- Your task
Please repeat the lines below exactly. Begin with the line containing "Create your perfect Domain Name today." and go on through the line containing "Domain Protection".

- Transcribed page contents
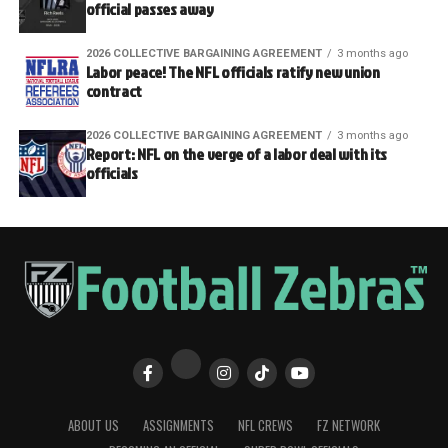
official passes away
2026 COLLECTIVE BARGAINING AGREEMENT
3 months ago
Labor peace! The NFL officials ratify new union
contract
2026 COLLECTIVE BARGAINING AGREEMENT
3 months ago
Report: NFL on the verge of a labor deal with its
officials
ABOUT US
ASSIGNMENTS
NFL CREWS
FZ NETWORK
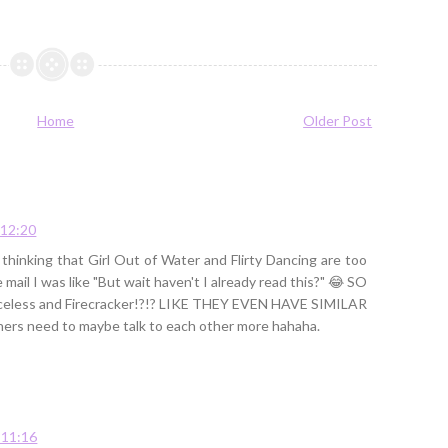
Home
Older Post
 12:20
 thinking that Girl Out of Water and Flirty Dancing are too
ail I was like "But wait haven't I already read this?" 😂 SO
aceless and Firecracker!?!? LIKE THEY EVEN HAVE SIMILAR
ers need to maybe talk to each other more hahaha.
 11:16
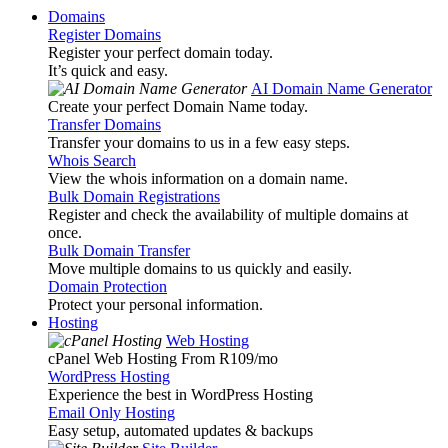
Domains
Register Domains
Register your perfect domain today.
It’s quick and easy.
AI Domain Name Generator
Create your perfect Domain Name today.
Transfer Domains
Transfer your domains to us in a few easy steps.
Whois Search
View the whois information on a domain name.
Bulk Domain Registrations
Register and check the availability of multiple domains at
once.
Bulk Domain Transfer
Move multiple domains to us quickly and easily.
Domain Protection
Protect your personal information.
Hosting
Web Hosting
cPanel Web Hosting From R109
/mo
WordPress Hosting
Experience the best in WordPress Hosting
Email Only Hosting
Easy setup, automated updates & backups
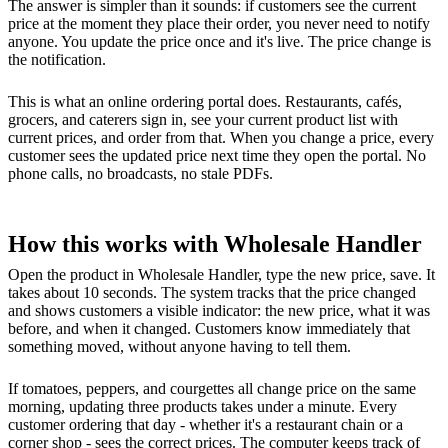
The answer is simpler than it sounds: if customers see the current
price at the moment they place their order, you never need to notify
anyone. You update the price once and it's live. The price change is
the notification.
This is what an online ordering portal does. Restaurants, cafés,
grocers, and caterers sign in, see your current product list with
current prices, and order from that. When you change a price, every
customer sees the updated price next time they open the portal. No
phone calls, no broadcasts, no stale PDFs.
How this works with Wholesale Handler
Open the product in Wholesale Handler, type the new price, save. It
takes about 10 seconds. The system tracks that the price changed
and shows customers a visible indicator: the new price, what it was
before, and when it changed. Customers know immediately that
something moved, without anyone having to tell them.
If tomatoes, peppers, and courgettes all change price on the same
morning, updating three products takes under a minute. Every
customer ordering that day - whether it's a restaurant chain or a
corner shop - sees the correct prices. The computer keeps track of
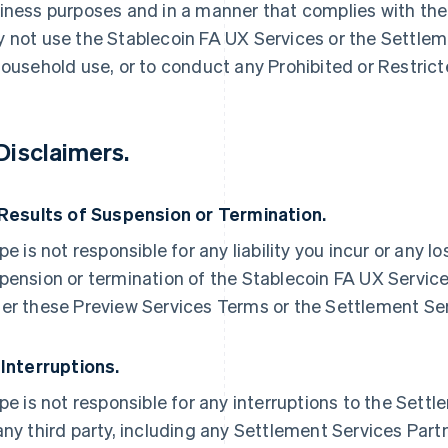
iness purposes and in a manner that complies with the
 not use the Stablecoin FA UX Services or the Settleme
household use, or to conduct any Prohibited or Restric
 Disclaimers.
 Results of Suspension or Termination.
ipe is not responsible for any liability you incur or any l
pension or termination of the Stablecoin FA UX Service
er these Preview Services Terms or the Settlement Se
 Interruptions.
ipe is not responsible for any interruptions to the Sett
any third party, including any Settlement Services Partn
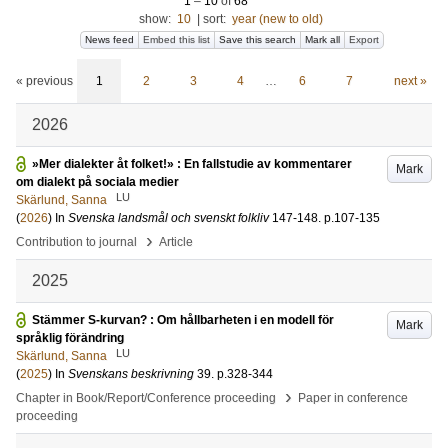
1
–
10
of
68
show:
10
|
sort:
year (new to old)
News feed
Embed this list
Save this search
Mark all
Export
« previous
1
2
3
4
…
6
7
next »
2026
»Mer dialekter åt folket!» : En fallstudie av kommentarer
Mark
om dialekt på sociala medier
LU
Skärlund, Sanna
(
2026
) In
Svenska landsmål och svenskt folkliv
147-148
.
p.107-135
›
Contribution to journal
Article
2025
Stämmer S-kurvan? : Om hållbarheten i en modell för
Mark
språklig förändring
LU
Skärlund, Sanna
(
2025
) In
Svenskans beskrivning
39
.
p.328-344
›
Chapter in Book/Report/Conference proceeding
Paper in conference
proceeding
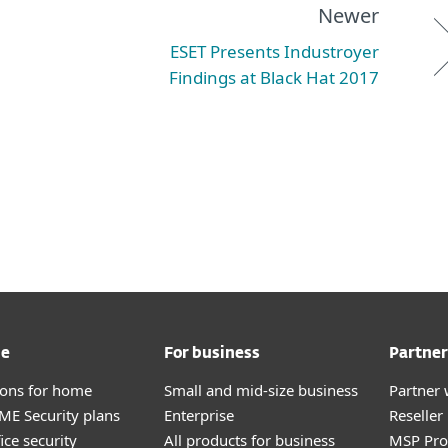
Newer
ESET Presents Industroyer
Findings at Black Hat 2017
me
For business
Partner
tions for home
Small and mid-size business
Partner 
E Security plans
Enterprise
Reselle
ice security
All products for business
MSP Pr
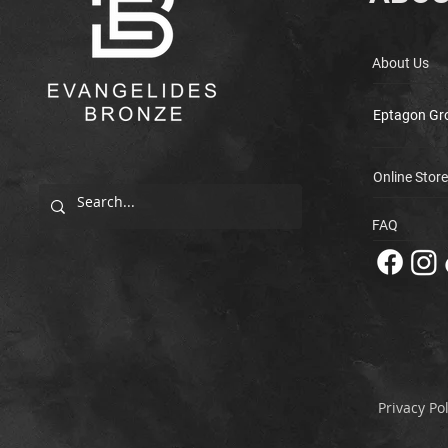
About Us
Eptagon Gr
Online Store
FAQ
Privacy Pol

- Task result
Create your perfect Domain Name today.
Transfer Domains
Transfer your domains to us in a few easy steps.
Whois Search
View the whois information on a domain name.
Bulk Domain Registrations
Register and check the availability of multiple domains at
once.
Bulk Domain Transfer
Move multiple domains to us quickly and easily.
Domain Protection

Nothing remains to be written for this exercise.